After initially denying the request, the department later agreed to provide very limited and redacted footage, but did not indicate when.
The struggle occurred at 5:25 p.m. Prison staff administered CPR, but emergency medical personnel did not arrive until 6:40 p.m., records show. The ambulance arrived at Glens Falls Hospital 34 minutes later. McMillon was dead.
Jennifer Scaife, executive director of the Correctional Association, said she believed that the accounts of the inmates who described a deadly beating of McMillon were highly credible. Inmates have everything to lose if they speak out, so they most likely would not fabricate what they say they witnessed happen to McMillon, Scaife said.
“People should not die at the hands of people who are there to protect them,” she said.
State investigators who questioned inmates about the death focused on whether McMillon had used drugs and who in the prison sold drugs, the inmates said.
“There was nothing about the police brutality,” one inmate said.
The autopsy did not show any drugs in McMillon’s system.
The medical examiner, Dr. Michael Sikirica, said in an autopsy report that “without the decedent’s significant underlying cardiovascular disease, the death would not have occurred.”
There were fractures and moderate bleeding on McMillon’s ribs, but the medical examiner wrote that was consistent with attempts to resuscitate him. The autopsy report also noted that the only significant injury was “a small area of hemorrhage along the soft tissue of the neck.”
Through his lawyer, Sikirica declined to discuss the marks around McMillon’s neck, which were visible in a photo his family provided to the Times.
“Dr.
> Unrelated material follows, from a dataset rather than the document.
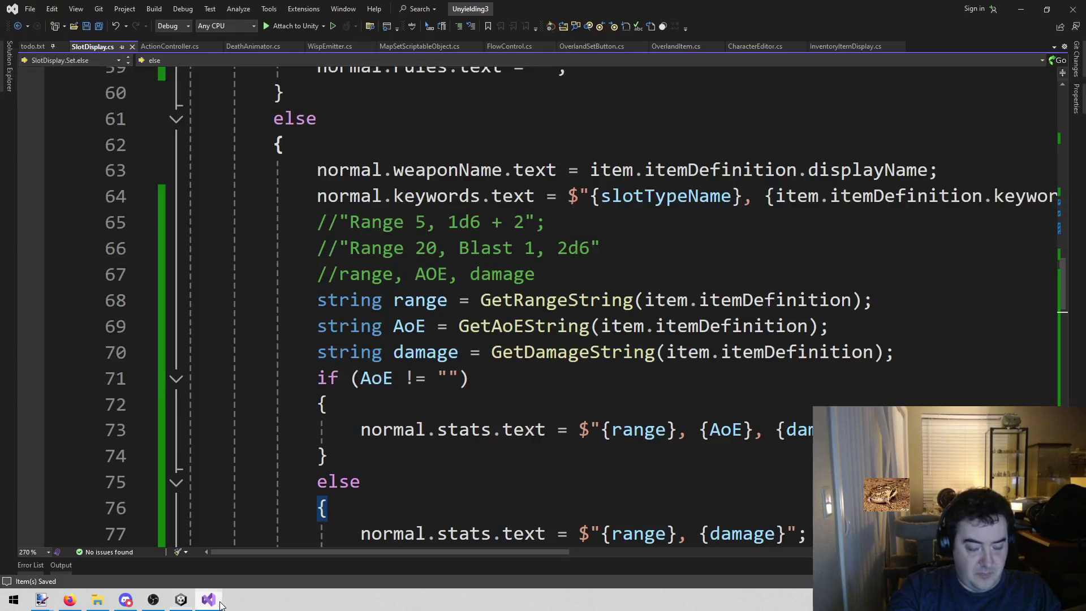
scroll(496, 276, "down", 3)
scroll(483, 396, "up", 3)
Sikirica cannot legally comment on the specifics of this autopsy,” his lawyer, John Bailey, said. “He is sure that he performed his duties thoroughly and professionally.”
Claims of Retaliation
Some inmates said they were punished after speaking to investigators and their defense lawyers about McMillon’s death.
Griffin, who spoke with investigators about what he saw, said he was beaten by high-ranking guards and then placed in solitary confinement.
Another inmate who spoke with investigators said in a letter to Prisoners’ Legal Services of New York that he was also placed in isolation on what he claimed were fake charges of misbehavior.
Others were moved to different parts of the prison, two inmates said, a tactic used to make it difficult for investigators to locate witnesses.
One inmate who had requested a transfer months ago was suddenly moved to another prison after speaking with investigators associated with the Correctional Association.
Another inmate said prison officials confronted him and said they had heard him talking about the attack over the phone.
Mailey, the state corrections’ spokesman, declined to comment about the inmates’ allegations that they had been punished for speaking out.
Officials from the Correctional Association toured Great Meadow after receiving a letter from an inmate about McMillon’s death.
But the prison’s superintendent and correction captains joined the group’s investigators as they attempted to speak with inmates.
Fearful, some inmates declined to talk.